The quest to crystallize Islam's essence, free of the overlays of cultural tradition, is perhaps most advanced here because America's diversity is forcing Muslims to strive for a common understanding. Doueiri's Internet group, for instance, represents Muslims from both the majority Sunnis and minority Shiites who hail from 30 countries. Doueiri, for example, is an African-born American of Lebanese ancestry.

American Muslims are producing the first modern "hajj model of community," says Agha Saeed, who teaches ethnic studies at UC Berkeley, referring to the annual gathering of Muslims in Mecca, Saudi Arabia.

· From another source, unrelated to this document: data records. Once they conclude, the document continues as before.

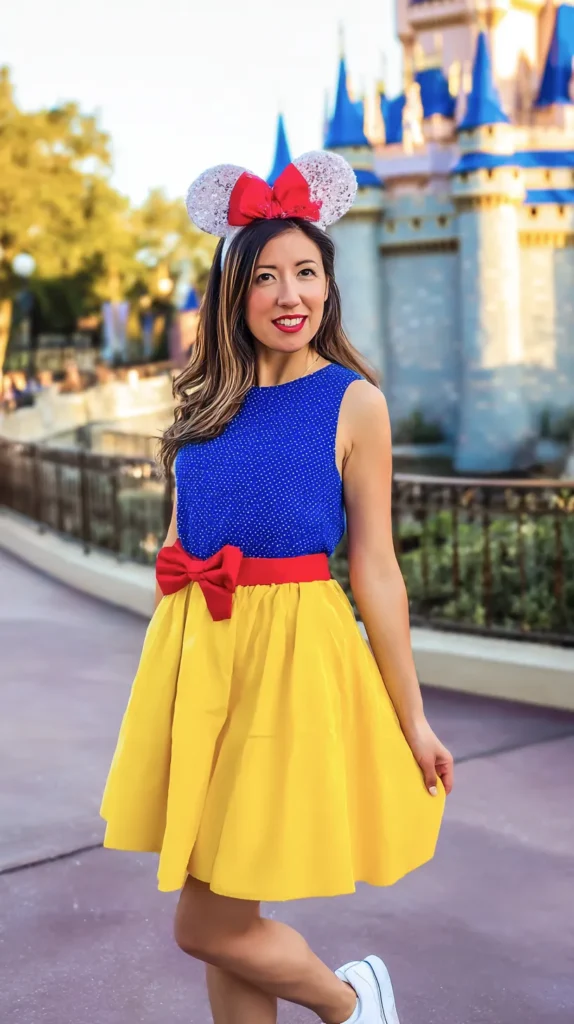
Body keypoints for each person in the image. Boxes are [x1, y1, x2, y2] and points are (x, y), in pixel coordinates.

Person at [100, 152, 454, 1024]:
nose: (289, 294)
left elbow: (375, 567)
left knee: (207, 925)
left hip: (291, 662)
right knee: (228, 903)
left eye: (306, 272)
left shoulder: (352, 402)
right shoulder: (203, 405)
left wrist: (412, 716)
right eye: (265, 276)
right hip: (200, 658)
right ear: (235, 292)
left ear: (329, 289)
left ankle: (349, 1003)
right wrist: (169, 693)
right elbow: (181, 542)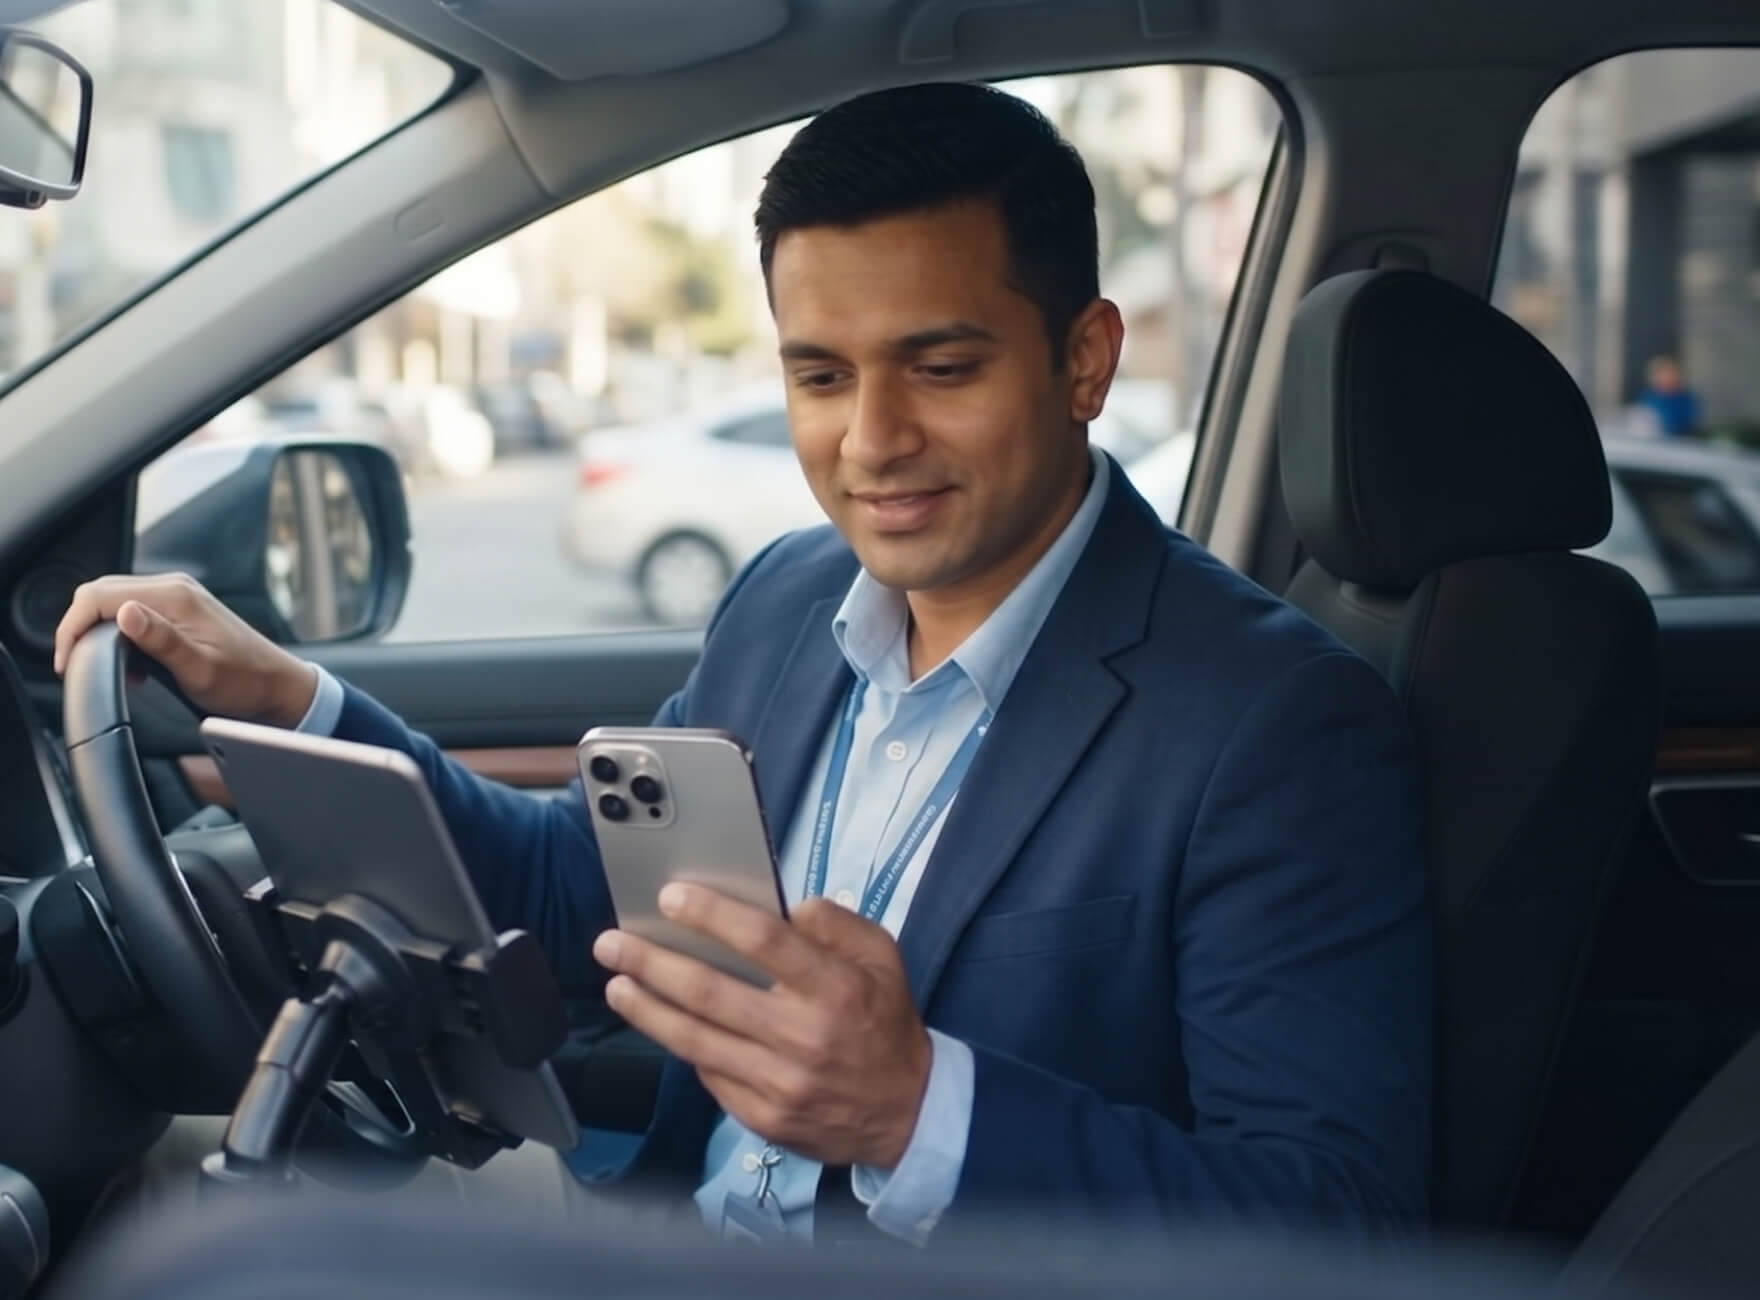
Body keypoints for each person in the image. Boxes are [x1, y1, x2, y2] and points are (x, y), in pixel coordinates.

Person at [56, 83, 1431, 1249]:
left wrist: (916, 1112)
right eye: (820, 377)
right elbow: (577, 894)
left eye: (940, 368)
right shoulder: (785, 601)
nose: (871, 440)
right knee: (180, 1215)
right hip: (664, 1235)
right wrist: (290, 699)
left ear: (1083, 361)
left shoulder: (1276, 725)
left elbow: (1334, 1221)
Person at [1638, 355, 1701, 439]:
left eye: (1672, 374)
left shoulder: (1686, 399)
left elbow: (1685, 424)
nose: (1669, 378)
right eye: (1664, 375)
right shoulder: (1648, 398)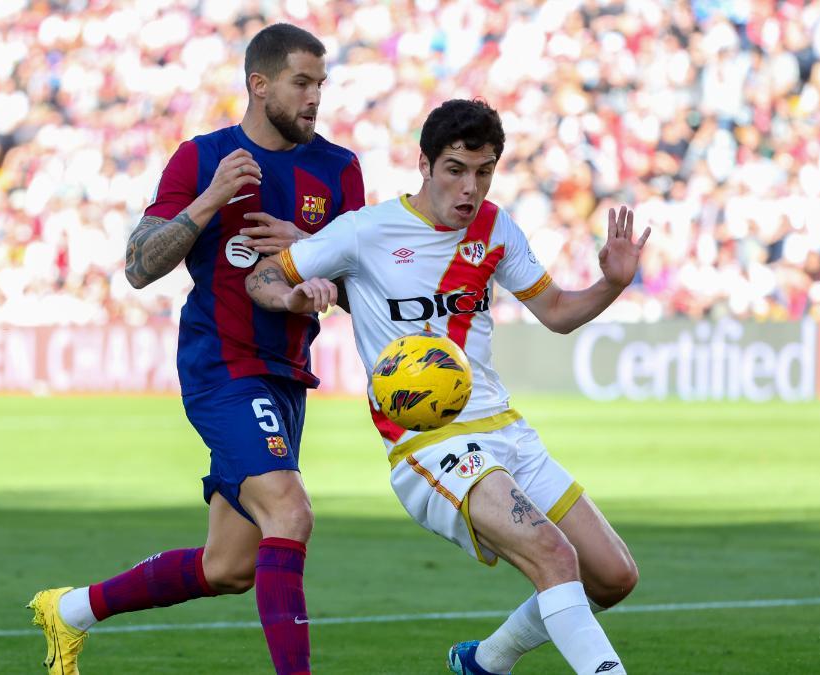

American Muslims say they are striving to restore their faith to its essence of tolerance and pluralism. Two decades ago, the Islamic Center of Southern California was a pioneer in arguing for an American Muslim identity based on "finding ways in Islam to make bridges to 'the other' and live together," as center co-founder Maher Hathout puts it. At the time, his was an odd voice among Muslim leaders who were focused inward and viewed America as dar ul-kufr, or "place of unbelievers." Today, the concept is mainstream.

In Westwood, Michael Flemming represents the small but growing number of Muslims who are marrying cross-culturally. An African American graduate student in Islamic studies at UCLA, Flemming says his in-laws from India initially resisted his request to marry their daughter. But that resistance began to melt, he says, after he made his pilgrimage to Mecca.

Still, the challenge of pluralism looms unmet for many. "Some African Americans get the feeling that even with our Muslim brothers, it's still 'us and them,' " Flemming says. "I think the youth, because they've grown up together here, will be able to overcome this." 

In the academic arena, striking American voices of Islam belong to people like Khaled Abou el Fadl. The UCLA professor of Islamic law is breaking intellectual ground with bold social critiques based on a blend of classical Islamic training and Western academic grounding. He trained in Egypt and Kuwait and at Princeton and the University of Pennsylvania.

Over the last four years, Abou el Fadl has published searing critiques on sexual abuse, wife-beating and other problems among Muslims, analyzing how Islamic tradition sometimes promotes such behavior. Without America's academic freedom, he says, such scholarship would have been impossible. 

Using case studies of mistreated Muslims, Abou el Fadl has admonished the tradition--and present-day imams--for the general silence on incest and sexual abuse. He has challenged divorce laws favoring men and concluded that expectations of blind obedience from women is immoral. So far, he has not been able to punch a doctrinal hole in the laws of apostasy, although he would like to: He says he is morally offended by the laws, which punish those who leave Islam with penalties of death or imprisonment in many countries.

His unflinching scholarship is controversial, but it is gaining notice abroad. Abou el Fadl has been asked to lecture in the Mideast, North Africa and Europe and has received e-mail from around the world. Some people chastise him, but he says the vast majority back his efforts to reinterpret the Islamic legal tradition. He has no patience for those who claim that Islam is perfect. "Instead of being brave and gutsy in confronting the flaws and shortcomings of the tradition, they are being apologists," Abou el Fadl says. "It is our moral obligation as Muslims to speak the truth."

American Muslims have even established an organization that counts gender equality as a core value. Jamal Al-Muslimeen was established in 1977 in Minneapolis and now has chapters in Nigeria, Bangladesh, Ghana, Britain, Germany and Canada, according to Ali Siddiqui, an imam based in Chino who is a member of the group.

Siddiqui tries to walk the talk, delivering sermons at area mosques on spousal abuse as a consequence of misplaced ideas of male superiority. When he marries couples, he tells them that Allah has made women and men equal. Sometimes, he says, he is challenged--especially by elders from remote areas.

Such experiences temper his idealism about the impact American Muslims can have in changing values both here and abroad. "We have a lot to contribute, but it's a very slow process," Siddiqui says. "Ideas take time to take hold, especially when people have been doing something for so long."